Passage for review:
......
View Issue Details

IDProjectCategoryView StatusLast Update
0000731Pgpool-IIBugpublic2021-09-14 10:58
Reportertom-sato Assigned ToMuhammad Usama  
PrioritynormalSeverityblockReproducibilityalways
Status closedResolutionopen 
Product Version4.2.4 
Target Version4.2.5Fixed in Version4.2.5 
Summary0000731: Fails to execute follow_primary_command in Pgpool-II 4.2.4
DescriptionWe have Pgpool-II and PostgreSQL with 3 nodes each, and the clustering mode is streaming replication. Failover occurs when the primary is shutdown, but the standby now fails to follow the new primary. The watchdog was also segfaulting. There was no problem with Pgpool-II 4.2.3.

2021-08-30 07:31:57: follow_child pid 11747: LOG: read from socket failed, remote end closed the connection
2021-08-30 07:31:57: follow_child pid 11747: WARNING: error reading from IPC command socket for ipc command c
2021-08-30 07:31:57: follow_child pid 11747: DETAIL: read from socket failed with error "Success"
2021-08-30 07:31:57: follow_child pid 11747: WARNING: execute cluster command failed
2021-08-30 07:31:57: follow_child pid 11747: DETAIL: issue command to watchdog returned NULL
2021-08-30 07:31:57: follow_child pid 11747: LOG: start triggering follow command.
......
Dataset content:
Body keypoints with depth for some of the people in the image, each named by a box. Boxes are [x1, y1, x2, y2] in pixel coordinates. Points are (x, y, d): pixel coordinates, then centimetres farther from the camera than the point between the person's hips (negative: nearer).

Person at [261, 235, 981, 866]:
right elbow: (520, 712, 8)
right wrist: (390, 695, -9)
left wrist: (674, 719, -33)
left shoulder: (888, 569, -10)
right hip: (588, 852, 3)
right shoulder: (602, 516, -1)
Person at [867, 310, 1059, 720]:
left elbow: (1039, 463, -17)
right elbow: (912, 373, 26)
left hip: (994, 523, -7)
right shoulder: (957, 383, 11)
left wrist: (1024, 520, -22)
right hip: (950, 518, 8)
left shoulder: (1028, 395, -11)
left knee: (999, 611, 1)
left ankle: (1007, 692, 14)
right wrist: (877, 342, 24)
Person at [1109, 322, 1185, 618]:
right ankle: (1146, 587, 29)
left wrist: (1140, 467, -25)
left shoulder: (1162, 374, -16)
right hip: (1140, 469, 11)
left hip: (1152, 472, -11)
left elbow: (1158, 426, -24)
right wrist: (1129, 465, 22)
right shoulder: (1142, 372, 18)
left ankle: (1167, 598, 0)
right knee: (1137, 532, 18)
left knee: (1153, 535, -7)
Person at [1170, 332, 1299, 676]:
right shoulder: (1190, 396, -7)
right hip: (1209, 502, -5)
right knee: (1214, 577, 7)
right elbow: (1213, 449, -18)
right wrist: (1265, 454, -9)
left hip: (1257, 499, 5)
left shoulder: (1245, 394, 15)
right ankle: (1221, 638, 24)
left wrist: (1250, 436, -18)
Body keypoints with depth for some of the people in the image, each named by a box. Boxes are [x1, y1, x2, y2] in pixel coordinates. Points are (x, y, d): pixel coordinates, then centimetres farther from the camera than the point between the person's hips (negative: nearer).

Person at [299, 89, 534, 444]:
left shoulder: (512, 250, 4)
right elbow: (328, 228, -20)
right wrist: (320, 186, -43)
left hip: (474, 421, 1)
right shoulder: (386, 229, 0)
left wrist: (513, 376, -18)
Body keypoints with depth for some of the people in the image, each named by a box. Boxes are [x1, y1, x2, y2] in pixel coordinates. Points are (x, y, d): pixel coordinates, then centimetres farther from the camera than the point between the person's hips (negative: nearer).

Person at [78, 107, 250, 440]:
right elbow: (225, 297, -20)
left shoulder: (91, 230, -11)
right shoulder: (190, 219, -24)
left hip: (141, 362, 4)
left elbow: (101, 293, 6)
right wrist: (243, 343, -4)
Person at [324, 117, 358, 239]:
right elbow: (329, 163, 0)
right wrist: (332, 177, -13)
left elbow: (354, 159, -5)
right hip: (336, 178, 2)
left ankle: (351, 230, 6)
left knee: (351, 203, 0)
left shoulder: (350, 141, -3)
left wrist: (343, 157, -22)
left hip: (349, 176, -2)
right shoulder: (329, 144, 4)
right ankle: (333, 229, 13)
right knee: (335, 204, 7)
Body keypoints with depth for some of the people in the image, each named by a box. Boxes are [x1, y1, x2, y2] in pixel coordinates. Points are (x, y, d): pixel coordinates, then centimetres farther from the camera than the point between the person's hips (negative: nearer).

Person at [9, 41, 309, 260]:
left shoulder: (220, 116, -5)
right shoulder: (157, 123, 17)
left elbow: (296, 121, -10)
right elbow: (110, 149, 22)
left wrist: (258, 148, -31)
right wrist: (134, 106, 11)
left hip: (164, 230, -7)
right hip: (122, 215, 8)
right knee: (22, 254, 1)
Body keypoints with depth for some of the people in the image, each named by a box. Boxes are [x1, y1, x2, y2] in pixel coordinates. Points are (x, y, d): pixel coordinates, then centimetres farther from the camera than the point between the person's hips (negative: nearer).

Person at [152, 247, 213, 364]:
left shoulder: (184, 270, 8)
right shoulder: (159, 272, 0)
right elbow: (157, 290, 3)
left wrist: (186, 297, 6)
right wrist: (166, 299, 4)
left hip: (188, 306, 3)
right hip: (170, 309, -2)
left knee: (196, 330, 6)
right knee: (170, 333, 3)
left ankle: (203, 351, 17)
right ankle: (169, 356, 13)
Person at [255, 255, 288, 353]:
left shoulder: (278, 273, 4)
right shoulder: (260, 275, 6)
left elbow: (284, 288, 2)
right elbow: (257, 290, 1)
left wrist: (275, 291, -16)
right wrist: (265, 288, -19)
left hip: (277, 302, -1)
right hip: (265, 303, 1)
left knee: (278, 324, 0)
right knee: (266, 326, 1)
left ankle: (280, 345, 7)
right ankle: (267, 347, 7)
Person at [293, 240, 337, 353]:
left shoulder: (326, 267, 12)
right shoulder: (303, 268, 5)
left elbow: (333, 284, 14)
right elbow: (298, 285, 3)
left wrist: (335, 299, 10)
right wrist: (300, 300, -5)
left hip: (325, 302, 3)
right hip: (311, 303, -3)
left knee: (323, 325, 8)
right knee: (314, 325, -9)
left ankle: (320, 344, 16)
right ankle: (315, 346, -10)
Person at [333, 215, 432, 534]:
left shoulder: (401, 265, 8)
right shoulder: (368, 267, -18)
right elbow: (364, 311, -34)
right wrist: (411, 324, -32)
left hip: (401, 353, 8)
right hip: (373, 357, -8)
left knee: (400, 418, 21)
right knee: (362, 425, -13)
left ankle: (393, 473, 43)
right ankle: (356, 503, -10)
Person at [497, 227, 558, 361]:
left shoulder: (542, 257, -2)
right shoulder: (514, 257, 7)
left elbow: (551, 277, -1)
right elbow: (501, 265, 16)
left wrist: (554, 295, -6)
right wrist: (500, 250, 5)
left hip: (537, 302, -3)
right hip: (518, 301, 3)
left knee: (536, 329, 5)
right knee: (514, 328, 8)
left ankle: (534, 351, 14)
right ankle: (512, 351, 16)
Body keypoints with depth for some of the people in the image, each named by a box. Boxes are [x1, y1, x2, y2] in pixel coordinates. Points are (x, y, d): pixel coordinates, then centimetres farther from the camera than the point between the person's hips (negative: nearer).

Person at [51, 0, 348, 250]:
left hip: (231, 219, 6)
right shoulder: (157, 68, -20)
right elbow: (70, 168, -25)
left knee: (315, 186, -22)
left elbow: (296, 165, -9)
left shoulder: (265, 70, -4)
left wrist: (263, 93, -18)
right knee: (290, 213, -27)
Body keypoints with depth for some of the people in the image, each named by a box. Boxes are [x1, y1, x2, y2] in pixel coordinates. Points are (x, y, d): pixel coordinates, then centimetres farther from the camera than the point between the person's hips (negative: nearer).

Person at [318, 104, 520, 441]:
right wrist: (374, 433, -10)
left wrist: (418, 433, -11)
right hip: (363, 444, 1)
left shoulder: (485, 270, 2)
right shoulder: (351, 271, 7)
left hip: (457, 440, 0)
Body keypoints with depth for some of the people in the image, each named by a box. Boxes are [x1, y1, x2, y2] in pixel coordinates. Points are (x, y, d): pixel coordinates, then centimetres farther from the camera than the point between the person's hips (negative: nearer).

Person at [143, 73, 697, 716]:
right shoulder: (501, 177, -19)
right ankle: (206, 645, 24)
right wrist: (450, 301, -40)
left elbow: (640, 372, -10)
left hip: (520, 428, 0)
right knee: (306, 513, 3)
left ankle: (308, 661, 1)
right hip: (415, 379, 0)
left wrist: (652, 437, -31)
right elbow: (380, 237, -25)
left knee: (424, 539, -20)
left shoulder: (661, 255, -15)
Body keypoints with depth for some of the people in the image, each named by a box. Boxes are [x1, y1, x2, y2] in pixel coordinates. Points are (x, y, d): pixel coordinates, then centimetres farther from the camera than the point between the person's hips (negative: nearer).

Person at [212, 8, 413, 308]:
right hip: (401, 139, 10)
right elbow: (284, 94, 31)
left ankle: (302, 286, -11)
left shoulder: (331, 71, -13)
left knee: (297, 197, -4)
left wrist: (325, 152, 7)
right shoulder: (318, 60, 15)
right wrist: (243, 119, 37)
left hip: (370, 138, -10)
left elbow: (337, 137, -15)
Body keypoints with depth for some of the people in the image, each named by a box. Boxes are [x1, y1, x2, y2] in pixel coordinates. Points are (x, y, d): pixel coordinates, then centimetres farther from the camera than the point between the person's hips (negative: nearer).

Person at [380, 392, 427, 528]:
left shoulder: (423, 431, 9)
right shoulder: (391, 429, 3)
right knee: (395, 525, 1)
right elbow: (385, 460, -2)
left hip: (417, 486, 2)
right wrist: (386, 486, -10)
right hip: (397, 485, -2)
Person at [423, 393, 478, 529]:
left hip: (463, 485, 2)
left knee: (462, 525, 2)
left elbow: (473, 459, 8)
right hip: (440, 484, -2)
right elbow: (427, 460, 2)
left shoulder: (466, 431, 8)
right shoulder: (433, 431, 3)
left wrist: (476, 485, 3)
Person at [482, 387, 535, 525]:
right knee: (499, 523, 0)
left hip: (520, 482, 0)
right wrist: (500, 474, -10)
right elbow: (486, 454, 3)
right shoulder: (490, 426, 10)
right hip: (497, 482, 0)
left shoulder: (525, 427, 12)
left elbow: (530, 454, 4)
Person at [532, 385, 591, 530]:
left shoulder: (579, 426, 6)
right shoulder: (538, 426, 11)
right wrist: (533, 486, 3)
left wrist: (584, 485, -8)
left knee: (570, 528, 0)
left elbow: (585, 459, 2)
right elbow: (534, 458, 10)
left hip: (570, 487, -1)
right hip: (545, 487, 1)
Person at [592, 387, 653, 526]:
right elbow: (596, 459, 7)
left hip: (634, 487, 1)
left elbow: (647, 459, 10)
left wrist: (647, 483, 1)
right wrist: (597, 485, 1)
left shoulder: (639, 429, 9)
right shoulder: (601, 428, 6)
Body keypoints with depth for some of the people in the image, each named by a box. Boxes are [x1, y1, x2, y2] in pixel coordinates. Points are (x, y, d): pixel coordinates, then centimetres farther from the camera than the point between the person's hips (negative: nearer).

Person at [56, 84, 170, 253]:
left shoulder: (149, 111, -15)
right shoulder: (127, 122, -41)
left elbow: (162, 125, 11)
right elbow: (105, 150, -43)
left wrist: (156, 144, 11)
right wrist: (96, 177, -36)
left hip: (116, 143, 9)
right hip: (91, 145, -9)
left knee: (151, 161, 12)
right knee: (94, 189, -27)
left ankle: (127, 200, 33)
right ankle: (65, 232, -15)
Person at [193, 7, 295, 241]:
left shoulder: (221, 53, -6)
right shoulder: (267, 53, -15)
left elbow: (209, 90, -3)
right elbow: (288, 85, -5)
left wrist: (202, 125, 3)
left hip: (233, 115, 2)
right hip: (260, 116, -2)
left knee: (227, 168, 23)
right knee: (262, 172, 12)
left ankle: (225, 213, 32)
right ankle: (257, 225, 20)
......
Your instructions: Reproduce the Pgpool-II bug report between "View Issue Details" and "with Pgpool-II 4.2.3.", inclusive, replacing "standby" with "replica". The material placed after the bug report is separate from it.

Task response:
View Issue Details

IDProjectCategoryView StatusLast Update
0000731Pgpool-IIBugpublic2021-09-14 10:58
Reportertom-sato Assigned ToMuhammad Usama  
PrioritynormalSeverityblockReproducibilityalways
Status closedResolutionopen 
Product Version4.2.4 
Target Version4.2.5Fixed in Version4.2.5 
Summary0000731: Fails to execute follow_primary_command in Pgpool-II 4.2.4
DescriptionWe have Pgpool-II and PostgreSQL with 3 nodes each, and the clustering mode is streaming replication. Failover occurs when the primary is shutdown, but the replica now fails to follow the new primary. The watchdog was also segfaulting. There was no problem with Pgpool-II 4.2.3.